Today, a newly released study by Boston Consulting Group (BCG) spotlights Ford longstanding commitment to building vehicles in Chicago and its contributions to the Illinois economy, including $6.8 billion to the state GDP and more than 60,000 direct and indirect jobs in the state.
“Ford is proud to serve as a key contributor to the Chicagoland economy for more than a century,” said John Savona, vice president, North America Manufacturing for Ford Motor Company. “While other manufacturers moved out of the city over the years, Ford has doubled down on Chicago, investing $1 billion to modernize our operations and build some of our most iconic vehicles, including America’s best-selling mid-size SUV, the Ford Explorer, along with the Lincoln Aviator and Police Interceptor SUV.”
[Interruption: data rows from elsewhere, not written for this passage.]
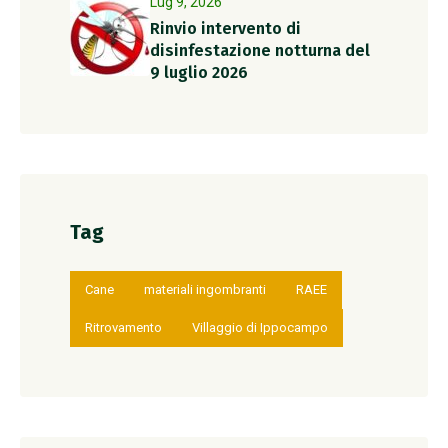
Lug 9, 2026
Rinvio intervento di
disinfestazione notturna del
9 luglio 2026
Tag
Cane
materiali ingombranti
RAEE
Ritrovamento
Villaggio di Ippocampo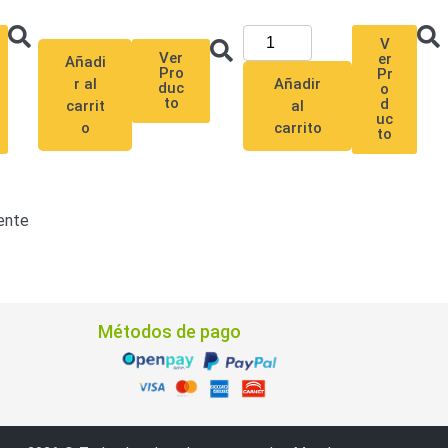
V
Ver
er
Añadi
Pro
Pr
Añadir
r al
duc
o
to
d
al
carrit
uc
carrito
o
to
ente
Métodos de pago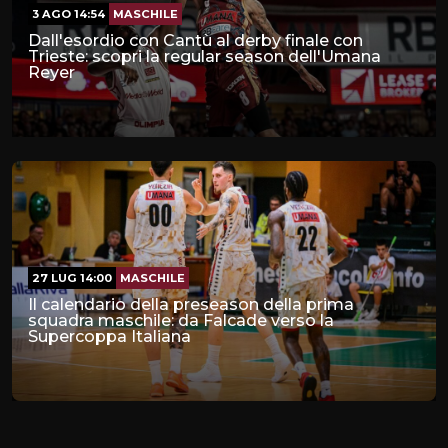
3 AGO 14:54
MASCHILE
Dall'esordio con Cantù al derby finale con
Trieste: scopri la regular season dell'Umana
Reyer
27 LUG 14:00
MASCHILE
Il calendario della preseason della prima
squadra maschile: da Falcade verso la
Supercoppa Italiana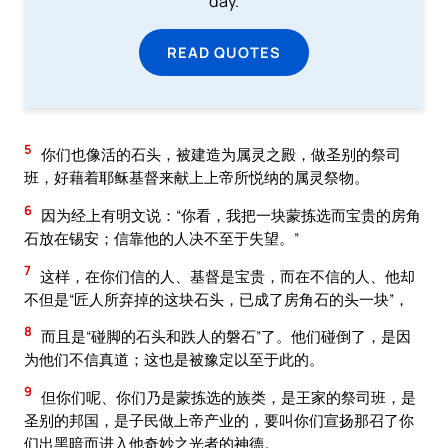
day.
READ QUOTES
5
你们也像活的石头，被建造为属灵之殿，做圣别的祭司
班，好藉着耶稣基督来献上上帝所悦纳的属灵祭物。
6
因为经上有明文说：“你看，我把一块蒙拣选而宝贵的房角
石放在锡安；信靠他的人决不至于失望。”
7
这样，在你们信的人、基督是宝贵，而在不信的人、他却
不但是“匠人所弃掉的这块石头，已成了房角石的头一块”，
8
而且是“碰脚的石头和跌人的磐石”了。他们碰倒了，是因
为他们不信真道；这也是被豫定以至于此的。
9
但你们呢、你们乃是蒙拣选的族类，是王家的祭司班，是
圣别的邦国，是子民做上帝产业的，要叫你们宣扬那召了你
们出黑暗而进入他奇妙之光者的神德。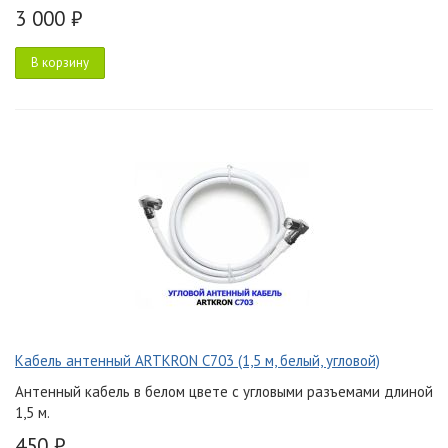
3 000 ₽
В корзину
Кабель антенный ARTKRON C703 (1,5 м, белый, угловой)
Антенный кабель в белом цвете с угловыми разъемами длиной
1,5 м.
450 ₽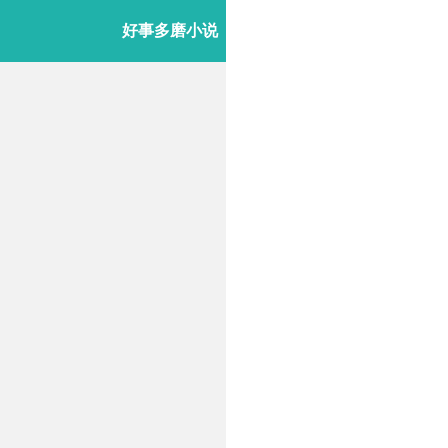
好事多磨小说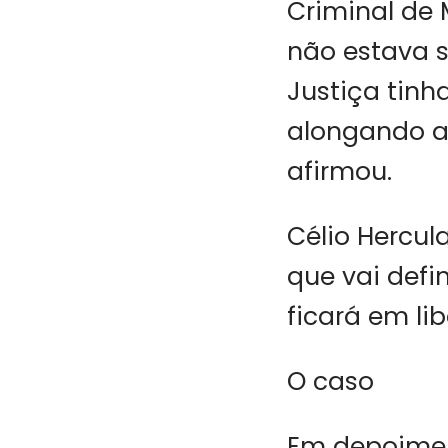
Criminal de 
não estava 
Justiça tinh
alongando at
afirmou.
Célio Hercul
que vai defi
ficará em li
O caso
Em depoimen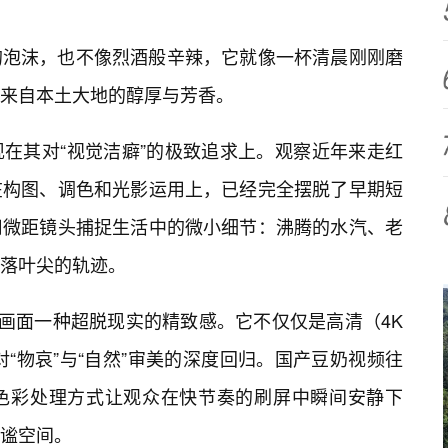
的泡沫，也不像烈酒般辛辣，它就像一杯清晨刚刚磨
来自本土大地的醇厚与芳香。
在其对“视觉洁癖”的极致追求上。观察近年来走红
在构图、调色和光影运用上，已经完全摆脱了早期短
用微距镜头捕捉生活中的微小细节：沸腾的水汽、老
落叶尖的轨迹。
了画面一种超脱现实的精致感。它不仅仅是高清（4K
“物哀”与“自然”审美的深度回归。国产豆奶视频往
色彩处理方式让观众在快节奏的刷屏中瞬间安静下
谧空间。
Ford’s legacy in Chicago dates back to 1905, when the company opened its first branch office. Eight years later, Ford’s first local manufacturing plant opened in what is now the Bronzeville area, where a team of just 500 assembled approximately 175 vehicles daily. One hundred years ago, Ford purchased land along the Calumet River in South Chicago and broke ground on what would become Ford’s Chicago Assembly Plant. That facility, Ford’s oldest continuously operating assembly plant, has produced some of the company’s most iconic vehicles including the Model T, Model A, Thunderbird, Taurus and today’s Ford Explorer.
In 2019, Ford invested $1 billion in its manufacturing and stamping plants to expand capacity for the production of the all-new Ford Explorer, Explorer Hybrid, Police Interceptor Utility and Lincoln Aviator at its Chicago Assembly Plant. With its introduction in 1990, the Chicago-built Ford Explorer helped redefine the SUV segment and 30 years later is America’s best-selling mid-size SUV with a 15 percent retail share of segment as of Q3 2020.
A newly released study by Boston Consulting Group underscores the substantial role Ford plays in creating jobs both in Chicago and across Illinois. Ford employs 7,100 people at its Chicago Assembly and Chicago Stamping plants on Chicago’s south side. The company’s manufacturing operations support an additional 23,000 supplier and community jobs, with Ford’s economic impact in Chicago totaling $2.9 billion.
Ford works with 319 suppliers across Illinois, and its combined production and non-production purchases in Illinois exceed $2.2 billion annually. Its statewide dealership network is more than 150 strong, supporting 6,700 direct employees and another 5,500 indirect dealer supplier and community jobs. Nationally, Ford supports roughly 1 million American jobs and filters $100 billion into the U.S. GDP.
Last month, Ford kicked off its “Built for America” brand campaign highlighting the company’s unique position as the top assembler of vehicles in America and largest employer of U.S. hourly autoworkers. The Ford F-Series plays an instrumental role in driving that economic impact. According to BCG, the F-Series is among the most valuable consumer goods in the U.S., generating more revenue than major companies such as McDonalds (U.S.), Nike, Coca-Cola and Netflix. Its flagship vehicle, the Ford F-150, is the most popular vehicle on the road in 39 out of 50 states, including Illinois.
Beyond economic contributions, Ford is stepping up to meet the needs of communities across the country. Ford and its UAW partners quickly ramped up production of personal protective equipment to protect health care workers, first responders and patients fighting COVID-19. Since March, Ford has produced nearly 60 million face masks, over 20 million face shields, 50,000 patient ventilators, 32,000 respirators and 1.6 million washable isolation gowns.
In partnership with its philanthropic arm, the Ford Motor Company Fund, local Ford dealerships and nonprofit partners, Ford has distributed more than 3.2 million disposable face masks to Illinois communities since September. This week, more than a dozen Chicago-area Ford dealerships are distributing an additional 200,000 face masks to schools, nonprofits and first responders in their communities.
“We are incredibly grateful for our dedicated Ford and UAW colleagues working to manufacture personal protective equipment for our communities,” said John Hennessy, owner of River View Ford in Oswego and former chairman of the Chicago Auto Show. “Whether we’re distributing face masks to our customers and neighbors or raising money for our local schools through a Drive 4 UR School fundraiser, our network of Ford dealerships will continue serving and strengthening the communities we call home.”